This problem has been troubling me.
Let $$P(x) = x^3 − 2x^2 − 11x + d \quad (a \in \mathbb{R} )$$ The roots of $P(x) = 0$ are $p, q, r$ and $p + 2q + 3r = 0$. Find all possible values of $d$.
I used Vieta's formulas to set up three equations $$\begin{align*}2 & = p + q + r \\ -11 &= pq + pr + qr \\ -d &= pqr \end{align*}$$
I tried solving for $d$, but made no progress. I know how to solve the system if there were three variables, but the extra variable $d$ probably requires some algebraic manipulation to find. So how do I find $d$?

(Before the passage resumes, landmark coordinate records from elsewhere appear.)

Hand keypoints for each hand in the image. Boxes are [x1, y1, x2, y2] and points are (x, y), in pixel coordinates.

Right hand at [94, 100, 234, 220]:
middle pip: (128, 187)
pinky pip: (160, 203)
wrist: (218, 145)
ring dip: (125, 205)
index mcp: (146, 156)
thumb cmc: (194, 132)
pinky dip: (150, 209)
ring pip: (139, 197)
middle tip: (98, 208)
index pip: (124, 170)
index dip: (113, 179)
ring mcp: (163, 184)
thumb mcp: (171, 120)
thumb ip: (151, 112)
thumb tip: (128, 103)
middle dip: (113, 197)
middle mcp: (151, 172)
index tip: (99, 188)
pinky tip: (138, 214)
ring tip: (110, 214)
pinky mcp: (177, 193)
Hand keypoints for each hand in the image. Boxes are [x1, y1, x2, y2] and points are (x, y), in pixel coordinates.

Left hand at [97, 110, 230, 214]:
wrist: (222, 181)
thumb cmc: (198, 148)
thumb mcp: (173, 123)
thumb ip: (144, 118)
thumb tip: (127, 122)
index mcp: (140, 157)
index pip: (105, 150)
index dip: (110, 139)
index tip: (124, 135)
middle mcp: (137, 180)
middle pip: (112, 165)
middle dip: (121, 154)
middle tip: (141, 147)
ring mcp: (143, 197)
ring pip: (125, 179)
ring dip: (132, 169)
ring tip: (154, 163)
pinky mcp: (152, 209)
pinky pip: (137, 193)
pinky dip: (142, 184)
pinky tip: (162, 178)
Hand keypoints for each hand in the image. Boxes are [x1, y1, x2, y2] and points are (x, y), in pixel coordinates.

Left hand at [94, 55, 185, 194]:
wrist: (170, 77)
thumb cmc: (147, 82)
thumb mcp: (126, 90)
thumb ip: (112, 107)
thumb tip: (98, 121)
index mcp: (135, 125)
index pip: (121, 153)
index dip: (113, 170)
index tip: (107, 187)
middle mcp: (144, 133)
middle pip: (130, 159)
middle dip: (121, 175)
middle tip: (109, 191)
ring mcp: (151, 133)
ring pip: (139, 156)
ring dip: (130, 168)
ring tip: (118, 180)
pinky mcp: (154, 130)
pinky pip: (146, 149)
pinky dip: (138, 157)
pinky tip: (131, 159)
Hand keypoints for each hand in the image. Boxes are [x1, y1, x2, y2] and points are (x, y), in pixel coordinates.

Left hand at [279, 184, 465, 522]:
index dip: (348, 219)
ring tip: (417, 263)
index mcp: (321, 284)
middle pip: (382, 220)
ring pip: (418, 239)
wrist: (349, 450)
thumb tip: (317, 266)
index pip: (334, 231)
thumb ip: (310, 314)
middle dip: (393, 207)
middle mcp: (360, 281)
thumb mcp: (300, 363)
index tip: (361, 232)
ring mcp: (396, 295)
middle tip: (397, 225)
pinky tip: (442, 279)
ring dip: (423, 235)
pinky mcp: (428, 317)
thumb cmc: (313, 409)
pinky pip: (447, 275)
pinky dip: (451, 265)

$$\begin{align*}2 & = p + q + r \\ -11 &= pq + pr + qr \\ -d &= pqr \\0 &= p+2q+3r\end{align*}$$ From the first and last equations you can get $$\begin{align*}p&=2-q-r\\0&=2-q-r+2q+3r=2+q+2r\end{align*}$$ So if we substitute back: $$\begin{align*}q&=-2-2r\\p&=2+2+2r-r=4+r\end{align*}$$ You can now plug these into the second equation in the original set. You should get a quadratic in $r$. You solve it, find $p$ and $q$, and then use those to find $d$